Across the globe, many have found numbers to be intimidating. I used to think that numbers communicated quite clearly everything except emotion until I saw someone win the lottery or get a fine.
In business, there's a requirement to have the entity's performance represented in numerical reports called financials. Despite this, the full potential of the information the numbers represent is seldom communicated in whole or understood by the reader.
This may be one of the reasons why businesses grow to a certain performance level and then stagnate - neither growing nor declining.
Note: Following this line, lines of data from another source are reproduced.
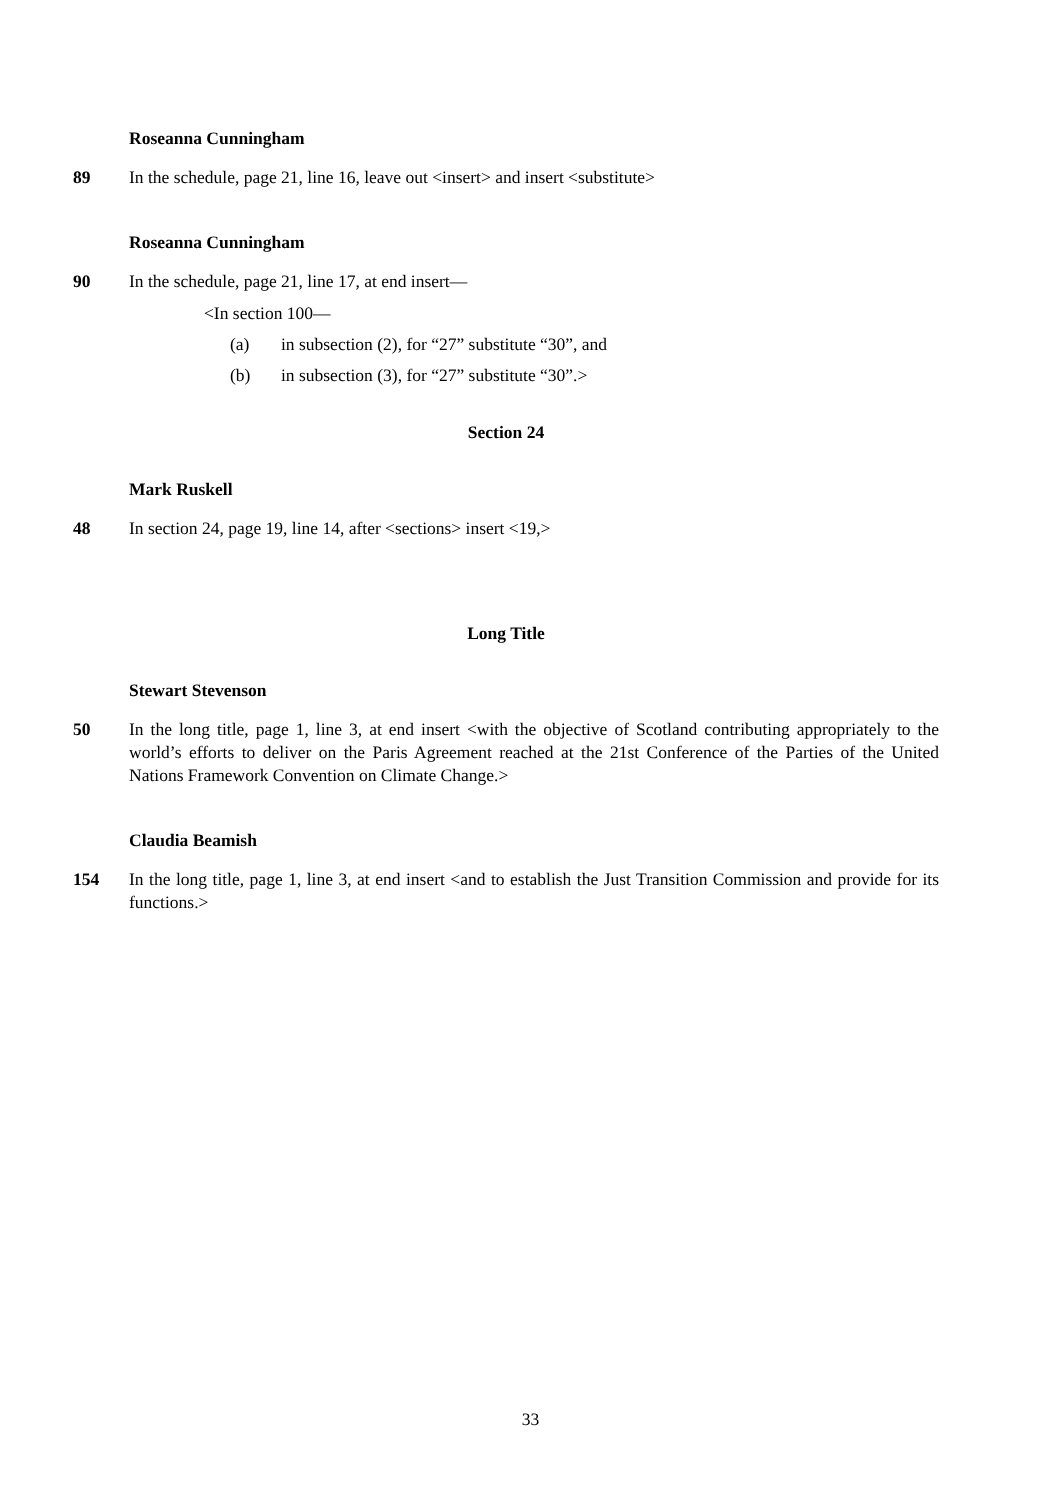Roseanna Cunningham
89 In the schedule, page 21, line 16, leave out <insert> and insert <substitute>
Roseanna Cunningham
90 In the schedule, page 21, line 17, at end insert—
<In section 100—
(a) in subsection (2), for “27” substitute “30”, and
(b) in subsection (3), for “27” substitute “30”.>
Section 24
Mark Ruskell
48 In section 24, page 19, line 14, after <sections> insert <19,>
Long Title
Stewart Stevenson
50 In the long title, page 1, line 3, at end insert <with the objective of Scotland contributing appropriately to the world’s efforts to deliver on the Paris Agreement reached at the 21st Conference of the Parties of the United Nations Framework Convention on Climate Change.>
Claudia Beamish
154 In the long title, page 1, line 3, at end insert <and to establish the Just Transition Commission and provide for its functions.>
33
The numbers are able to describe matters pertaining to the following areas:
- The asset base and the level of liabilities
- The profitability of the entity
- Cash flow
- The earnings per share
- Share value
- Units in production
- Internal cost controls
- Ratio analysis
- Cost-Volume-Profit Analysis
- Forecasting methods
- Operations budgeting
- Cash management
- Capital budgeting
- Tax planning
The bulk of these elements seldom forms a part of the discussion at yearly AGMs/management meetings if they are held.
In short, we leave money on the table, even when professionals are paid to guide us through the process. These numbers can and should be used as a means for setting goals and then reviewing to see how close we have come to realising them.
It is time to stop playing business and get the necessary professionals on your team to help you navigate what you don't know. No one knows everything. Some of the best use of the business' resources is to invest in the use of professionals to which you have access to enable you to make and save your business' money. Too many people are seeking to do business on the cheap, which isn't budgeting by any stretch of the imagination.
If you don't understand some of the areas listed above, then please seek out your professionals to enable you to obtain clarity. Learn how to make the numbers of your business work for your benefit.